**Work instructions:**
Please repeat all of the records, keeping every word unchanged.

**Source information:**
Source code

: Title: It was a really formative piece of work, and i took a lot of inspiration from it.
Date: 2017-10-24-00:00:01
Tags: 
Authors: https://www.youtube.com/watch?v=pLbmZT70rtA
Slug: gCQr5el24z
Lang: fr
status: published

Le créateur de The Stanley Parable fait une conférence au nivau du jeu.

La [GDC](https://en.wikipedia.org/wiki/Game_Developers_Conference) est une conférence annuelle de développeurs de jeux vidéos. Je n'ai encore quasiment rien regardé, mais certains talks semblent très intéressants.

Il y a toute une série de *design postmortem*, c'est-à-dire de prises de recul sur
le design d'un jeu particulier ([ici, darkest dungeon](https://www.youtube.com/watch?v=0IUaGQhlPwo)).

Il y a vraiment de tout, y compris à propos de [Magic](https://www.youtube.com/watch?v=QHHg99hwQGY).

**Written response:**
Source code

: Title: It was a really formative piece of work, and i took a lot of inspiration from it.
Date: 2017-10-24-00:00:01
Tags: 
Authors: https://www.youtube.com/watch?v=pLbmZT70rtA
Slug: gCQr5el24z
Lang: fr
status: published

Le créateur de The Stanley Parable fait une conférence au nivau du jeu.

La [GDC](https://en.wikipedia.org/wiki/Game_Developers_Conference) est une conférence annuelle de développeurs de jeux vidéos. Je n'ai encore quasiment rien regardé, mais certains talks semblent très intéressants.

Il y a toute une série de *design postmortem*, c'est-à-dire de prises de recul sur
le design d'un jeu particulier ([ici, darkest dungeon](https://www.youtube.com/watch?v=0IUaGQhlPwo)).

Il y a vraiment de tout, y compris à propos de [Magic](https://www.youtube.com/watch?v=QHHg99hwQGY).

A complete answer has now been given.